28. In so far as the concatenation of their perceptions is due to the principle of memory alone, men act like the lower animals, resembling the empirical physicians, whose methods are those of mere practice without theory. Indeed, in three-fourths of our actions we are nothing but empirics. For instance, when we expect that there will be daylight to-morrow, we do so empirically, because it has always so happened until now. It is only the astronomer who thinks it on rational grounds.

29. But it is the knowledge of necessary and eternal truths that distinguishes us from the mere animals and gives us Reason and the sciences, raising us to the knowledge of ourselves and of God. And it is this in us that is called the rational soul or mind [esprit].

30. It is also through the knowledge of necessary truths, and through their abstract expression, that we rise to acts of reflexion, which make us think of what is called I, and observe that this or that is within us: and thus, thinking of ourselves, we think of being, of substance, of the simple and the compound, of the immaterial, and of God Himself, conceiving that what is limited in us is in Him without limits. And these acts of reflexion furnish the chief objects of our reasonings.

31. Our reasonings are grounded upon two great principles, that of contradiction, in virtue of which we judge false that which involves a contradiction, and true that which is opposed or contradictory to the false.
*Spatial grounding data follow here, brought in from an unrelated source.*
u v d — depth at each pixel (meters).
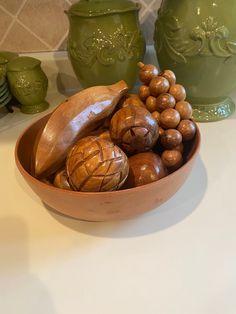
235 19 0.44
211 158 0.44
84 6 0.49
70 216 0.35
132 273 0.30
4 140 0.51
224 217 0.35
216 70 0.47
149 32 0.64
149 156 0.33
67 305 0.27
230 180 0.40
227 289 0.28
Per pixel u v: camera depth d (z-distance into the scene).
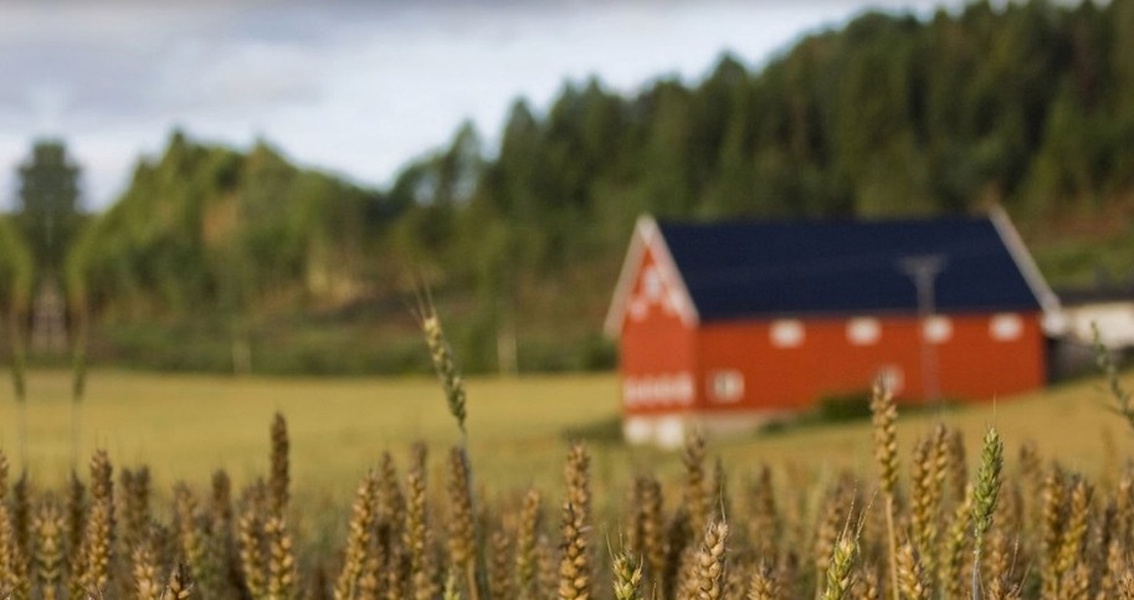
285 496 7.33
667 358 95.88
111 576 6.57
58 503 7.35
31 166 129.50
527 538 6.89
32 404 92.06
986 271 99.12
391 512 7.32
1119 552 6.40
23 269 186.88
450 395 6.15
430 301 6.14
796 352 94.62
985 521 4.98
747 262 97.12
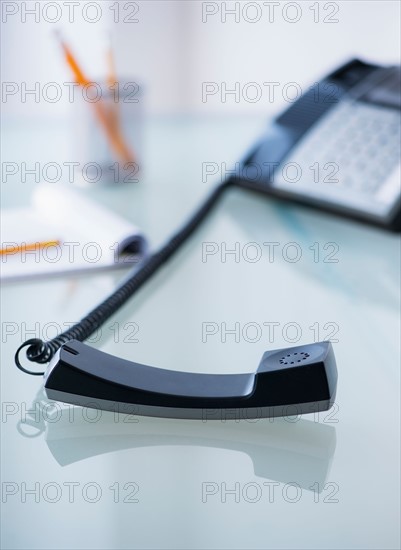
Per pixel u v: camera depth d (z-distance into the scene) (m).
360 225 0.94
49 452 0.49
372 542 0.41
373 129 1.00
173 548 0.40
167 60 1.66
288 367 0.51
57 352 0.53
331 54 1.67
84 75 1.06
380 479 0.47
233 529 0.42
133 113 1.08
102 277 0.79
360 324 0.68
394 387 0.57
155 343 0.64
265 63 1.67
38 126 1.38
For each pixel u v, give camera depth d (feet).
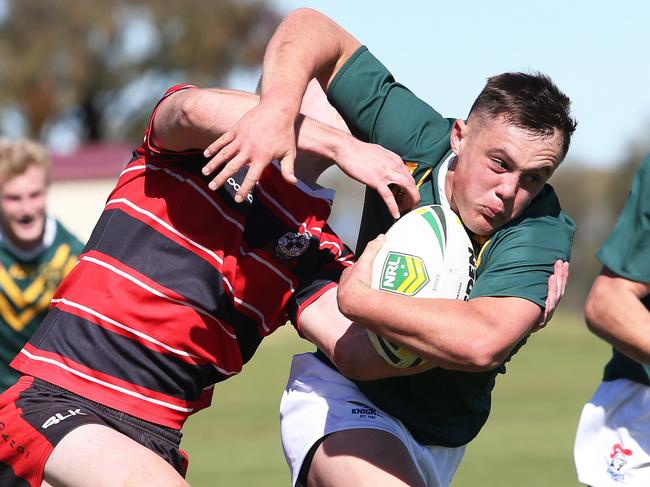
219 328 48.85
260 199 49.73
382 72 50.39
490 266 45.03
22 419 46.32
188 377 48.57
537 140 42.63
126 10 594.65
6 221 72.02
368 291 43.47
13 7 595.47
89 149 359.66
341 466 49.67
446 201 46.85
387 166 44.27
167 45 608.19
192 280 47.88
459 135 45.91
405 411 51.26
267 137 41.86
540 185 44.11
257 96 45.52
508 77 43.98
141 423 47.73
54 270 73.36
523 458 118.32
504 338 42.55
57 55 592.19
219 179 41.73
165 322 47.52
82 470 44.11
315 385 53.11
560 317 387.96
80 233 332.19
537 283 44.39
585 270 424.46
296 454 52.21
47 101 599.98
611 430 60.44
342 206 295.07
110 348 47.29
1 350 73.67
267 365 247.70
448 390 50.90
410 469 49.11
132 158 50.47
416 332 42.63
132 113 636.07
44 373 47.42
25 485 46.16
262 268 49.39
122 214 48.78
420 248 44.88
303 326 50.21
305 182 50.49
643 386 59.47
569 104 43.93
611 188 454.81
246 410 169.37
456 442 52.85
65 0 592.60
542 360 246.27
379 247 45.24
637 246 56.90
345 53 49.88
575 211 449.89
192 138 46.26
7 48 593.42
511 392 190.08
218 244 48.37
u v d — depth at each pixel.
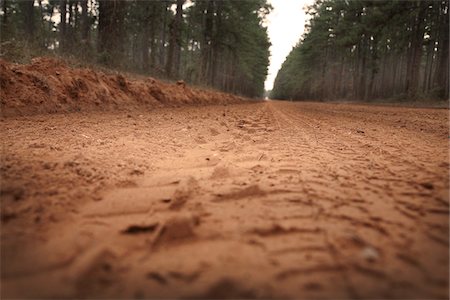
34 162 2.72
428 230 1.68
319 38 52.69
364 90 44.38
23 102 6.75
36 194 2.09
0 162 2.66
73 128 5.38
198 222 1.83
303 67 69.38
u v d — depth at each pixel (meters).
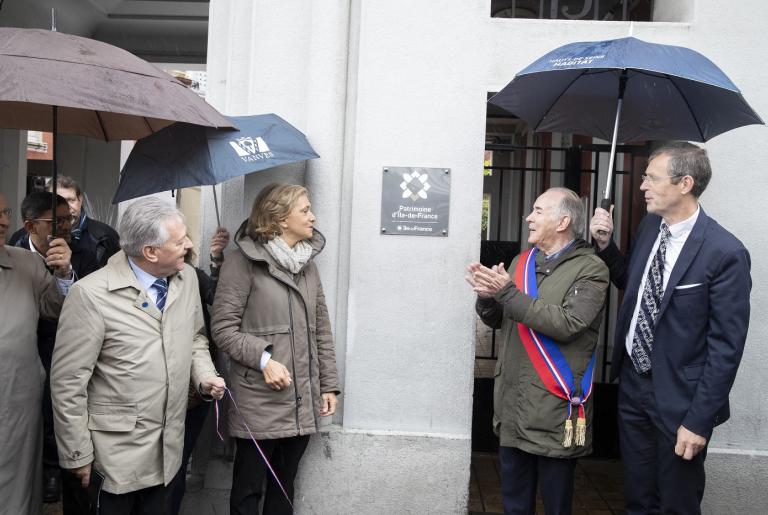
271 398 3.35
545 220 3.23
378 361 3.96
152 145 3.33
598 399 5.10
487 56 3.90
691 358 2.97
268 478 3.57
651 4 4.56
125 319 2.76
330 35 3.90
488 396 5.26
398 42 3.91
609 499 4.47
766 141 3.84
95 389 2.77
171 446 2.87
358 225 3.94
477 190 3.92
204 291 3.67
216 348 3.72
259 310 3.38
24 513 2.97
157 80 2.78
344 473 3.94
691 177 2.95
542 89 3.46
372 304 3.95
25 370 2.94
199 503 4.06
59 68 2.60
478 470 4.92
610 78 3.45
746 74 3.84
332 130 3.93
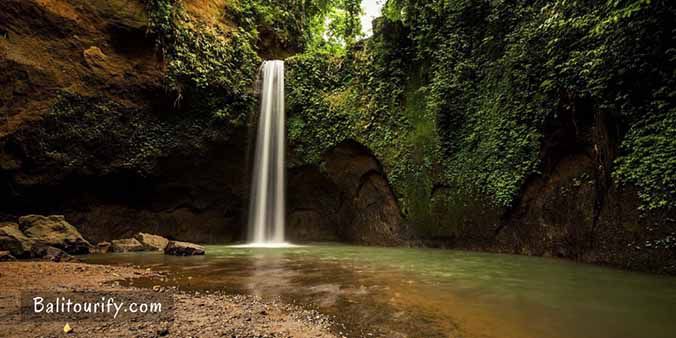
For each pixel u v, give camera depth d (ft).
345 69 53.21
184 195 47.67
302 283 17.87
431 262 26.73
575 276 20.24
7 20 35.12
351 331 10.55
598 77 26.16
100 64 40.01
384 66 48.57
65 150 37.86
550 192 31.22
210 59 47.50
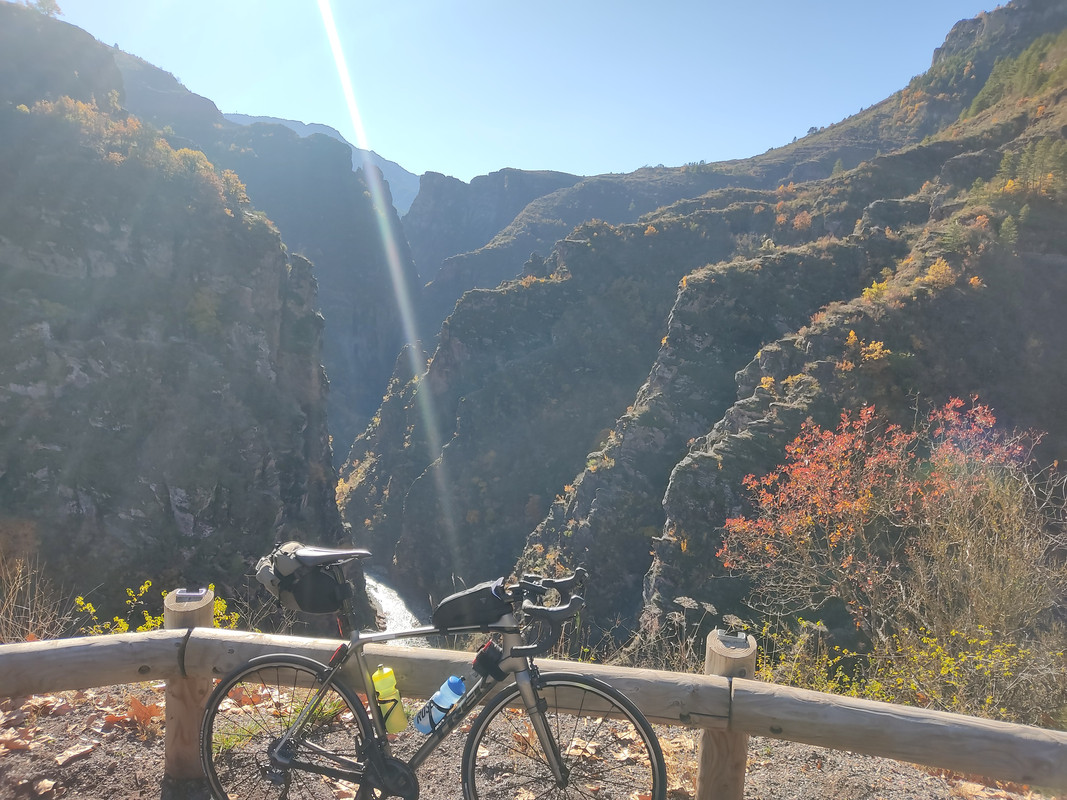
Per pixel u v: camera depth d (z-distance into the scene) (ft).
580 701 8.01
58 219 147.33
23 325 135.03
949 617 20.58
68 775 9.55
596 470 161.27
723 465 96.68
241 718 9.84
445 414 333.42
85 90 222.28
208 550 141.90
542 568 157.58
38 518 123.65
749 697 7.93
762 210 306.14
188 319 161.27
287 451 170.40
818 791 10.29
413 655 8.93
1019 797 10.44
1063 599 21.02
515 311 324.60
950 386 102.22
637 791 9.49
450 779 9.78
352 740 9.75
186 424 149.79
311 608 8.03
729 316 169.48
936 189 195.42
32. And that of sufficient reason, in virtue of which we hold that there can be no fact real or existing, no statement true, unless there be a sufficient reason, why it should be so and not otherwise, although these reasons usually cannot be known by us.

33. There are also two kinds of truths, those of reasoning and those of fact. Truths of reasoning are necessary and their opposite is impossible: truths of fact are contingent and their opposite is possible. When a truth is necessary, its reason can be found by analysis, resolving it into more simple ideas and truths, until we come to those which are primary.

34. It is thus that in Mathematics speculative Theorems and practical Canons are reduced by analysis to Definitions, Axioms and Postulates.

35. In short, there are simple ideas, of which no definition can be given; there are also axioms and postulates, in a word, primary principles, which cannot be proved, and indeed have no need of proof; and these are identical propositions, whose opposite involves an express contradiction.

36. But there must also be a sufficient reason for contingent truths or truths of fact, that is to say, for the sequence or connexion of the things which are dispersed throughout the universe of created beings, in which the analyzing into particular reasons might go on into endless detail, because of the immense variety of things in nature and the infinite division of bodies. There is an infinity of present and past forms and motions which go to make up the efficient cause of my present writing; and there is an infinity of minute tendencies and dispositions of my soul, which go to make its final cause.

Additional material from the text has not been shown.